### AUSGEWÄHLTER AUSZUG
12.11.2018

In Strict Confidence ‎– Hate2Love


Genre: Electro, Darkwave, Dark Electro, EBM, Synth Pop, Dark Ambient
Release: 2018

In Strict Confidence (kurz: ISC) ist ohne Zweifel eine der wenigen deutschen dunkelelektronischen Bands, welche sich seit Gründung Anfang der 1990er Jahre über die letzten drei Jahrzehnte stabil gehalten hat und stets zeitgemäße Audioqualität abzuliefern wusste. Bezieht man sich nun rein auf den ersten offiziellen Album-Release Cryogenix, so feiert das Kollektiv mit der neuesten Auskopplung Hate2Love nun sein zehntes Studio-Album, welches abermals beim Label Minuswelt Musikfabrik erscheint. Dass Allround-Talent Dennis Ostermann ein erfahrener Künstler ist steht ebenso außer Frage wie dass die beiden anderen Bandmitglieder Jörg Schelte & Stefan Vesper wissen wie ein gutes Album zu produzieren ist. Nachdem sowohl Utopia wie auch The Hardest Heart streckenweise andere Wege einschlugen, soll Hate2Love vermehrt in Richtung Wurzeln der Band angelehnt sein. Allein das kreative Cover Artwork hegt dahingehend einen überraschend Horror-lastigen Anspruch. Zwölf neue Tracks füllen also diese gute Stunde Musik und dürfen wohl auch diesmal eine Menge begeisterter Hörer finden.

### AUFGABEN
- A) Bei welchem Label erscheint das Album laut dem Auszug über Hate2Love?
- B) Führen Sie den Auszug über Hate2Love im Anschluss an seinen letzten Satz fort.

### AUFGELISTETE EINTRÄGE
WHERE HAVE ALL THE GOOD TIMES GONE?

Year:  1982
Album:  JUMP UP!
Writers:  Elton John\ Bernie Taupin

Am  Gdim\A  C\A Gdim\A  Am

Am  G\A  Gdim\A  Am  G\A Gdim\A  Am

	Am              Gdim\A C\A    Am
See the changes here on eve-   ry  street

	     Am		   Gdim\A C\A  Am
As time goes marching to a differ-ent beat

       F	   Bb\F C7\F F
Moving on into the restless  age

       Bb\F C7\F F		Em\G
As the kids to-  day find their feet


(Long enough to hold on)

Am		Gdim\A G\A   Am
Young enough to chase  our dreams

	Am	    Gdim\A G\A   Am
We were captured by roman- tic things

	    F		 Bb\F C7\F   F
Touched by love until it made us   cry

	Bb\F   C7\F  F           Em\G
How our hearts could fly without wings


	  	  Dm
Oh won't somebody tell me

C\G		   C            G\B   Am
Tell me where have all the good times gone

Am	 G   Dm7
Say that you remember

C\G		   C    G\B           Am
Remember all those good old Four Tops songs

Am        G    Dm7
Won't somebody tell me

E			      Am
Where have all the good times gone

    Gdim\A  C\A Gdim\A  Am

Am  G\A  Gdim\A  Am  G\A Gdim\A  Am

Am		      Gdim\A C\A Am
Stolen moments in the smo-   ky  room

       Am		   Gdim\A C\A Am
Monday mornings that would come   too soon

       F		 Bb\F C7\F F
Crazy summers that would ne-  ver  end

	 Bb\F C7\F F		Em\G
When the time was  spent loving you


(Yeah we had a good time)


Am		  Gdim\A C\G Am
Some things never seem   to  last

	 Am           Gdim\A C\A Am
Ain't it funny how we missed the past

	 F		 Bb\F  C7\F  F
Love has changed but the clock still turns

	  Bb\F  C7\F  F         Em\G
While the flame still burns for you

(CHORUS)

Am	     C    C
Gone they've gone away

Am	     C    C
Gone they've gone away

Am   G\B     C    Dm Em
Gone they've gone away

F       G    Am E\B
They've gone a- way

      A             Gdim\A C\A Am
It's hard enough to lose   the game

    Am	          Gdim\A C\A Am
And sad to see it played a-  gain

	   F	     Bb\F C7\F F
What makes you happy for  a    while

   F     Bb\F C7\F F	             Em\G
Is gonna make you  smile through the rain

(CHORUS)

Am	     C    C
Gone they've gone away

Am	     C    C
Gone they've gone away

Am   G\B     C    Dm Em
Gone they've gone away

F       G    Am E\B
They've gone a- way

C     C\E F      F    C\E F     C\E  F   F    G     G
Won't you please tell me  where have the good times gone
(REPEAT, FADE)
==
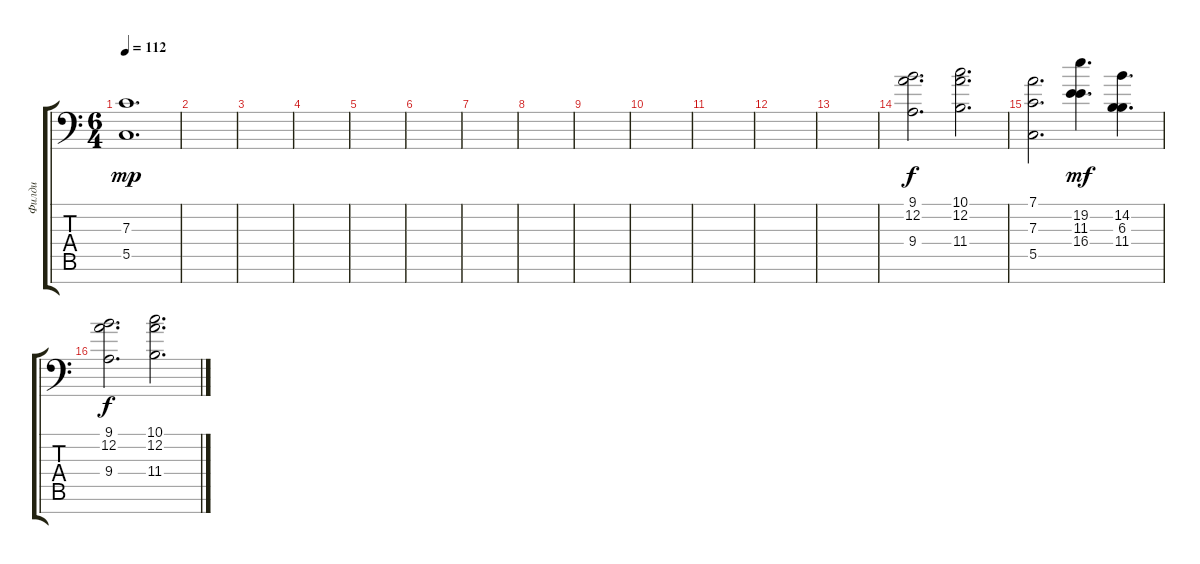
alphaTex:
* * *
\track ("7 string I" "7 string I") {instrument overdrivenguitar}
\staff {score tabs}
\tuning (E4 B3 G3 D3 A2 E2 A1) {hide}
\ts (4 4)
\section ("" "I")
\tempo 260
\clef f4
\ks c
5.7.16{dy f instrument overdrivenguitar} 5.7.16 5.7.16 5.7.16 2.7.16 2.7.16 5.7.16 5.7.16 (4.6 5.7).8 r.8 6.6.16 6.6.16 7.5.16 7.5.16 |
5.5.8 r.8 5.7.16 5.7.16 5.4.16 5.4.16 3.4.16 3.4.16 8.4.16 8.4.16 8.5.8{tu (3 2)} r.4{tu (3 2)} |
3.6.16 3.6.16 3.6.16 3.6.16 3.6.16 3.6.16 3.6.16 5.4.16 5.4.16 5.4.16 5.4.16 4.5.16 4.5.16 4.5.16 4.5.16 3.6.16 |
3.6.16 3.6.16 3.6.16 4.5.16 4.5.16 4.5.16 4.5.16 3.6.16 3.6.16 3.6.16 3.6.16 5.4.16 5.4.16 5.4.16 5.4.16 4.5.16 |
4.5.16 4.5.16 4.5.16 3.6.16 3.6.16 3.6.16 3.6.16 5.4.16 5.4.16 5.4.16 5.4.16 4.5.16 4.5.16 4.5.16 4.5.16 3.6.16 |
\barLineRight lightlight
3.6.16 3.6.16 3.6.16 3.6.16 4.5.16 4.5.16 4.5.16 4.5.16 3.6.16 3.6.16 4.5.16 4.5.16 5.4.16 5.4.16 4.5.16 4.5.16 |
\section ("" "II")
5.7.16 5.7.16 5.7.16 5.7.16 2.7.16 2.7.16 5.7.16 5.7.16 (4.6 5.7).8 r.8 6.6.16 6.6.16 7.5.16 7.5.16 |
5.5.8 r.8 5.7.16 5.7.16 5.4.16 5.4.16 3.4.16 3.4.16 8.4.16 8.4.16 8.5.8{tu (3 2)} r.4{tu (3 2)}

### LÖSUNGEN
- A) Beim Label Minuswelt Musikfabrik.

- B)
Am Anfang sorgen atmosphärische Klangsphären und weitläufige Wave-Pads mit dem Song "Flashover" für eine äußerst ambiente Stimmung. Im Hintergrund verhallen gekonnt einsetzende, gemächliche Drum-Parts sowie fein abgestimmte Klangeffekte. Auf erzählerische Weise sorgt Dennis' markanter Gesang auch noch für einen gekonnt düsteren Anteil in diesem komplex und professionell inszenierten Intro-Song. Das große Portfolio schöner Klangsynthese umhüllt von klanglichen Melodien macht von Beginn an Lust auf mehr.
Der Track "Mercy" von der kürzlich erschienenen, gleichnamigen EP überrascht durch ein eigensinniges Dubstep/Triphop-Klangbild und könnte in Anbetracht dessen auch von The Prodigy oder Massive Attack stammen. Ein interessanter Rhythmus gepaart mit stimmungsvollen Lead-Synths formen auch diese Nummer zu einer imposanten Gesamtstruktur. Den deutlichsten ISC-Anteil tragen auch hier die markanten Vocals sowie rauchigen Gesänge. Was vor Allem überzeugt sind jedoch die verschiedenen, im Refrain einsetzenden, sequenziellen Effekte sowie die im Hintergrund verhallenden Klangspielereien.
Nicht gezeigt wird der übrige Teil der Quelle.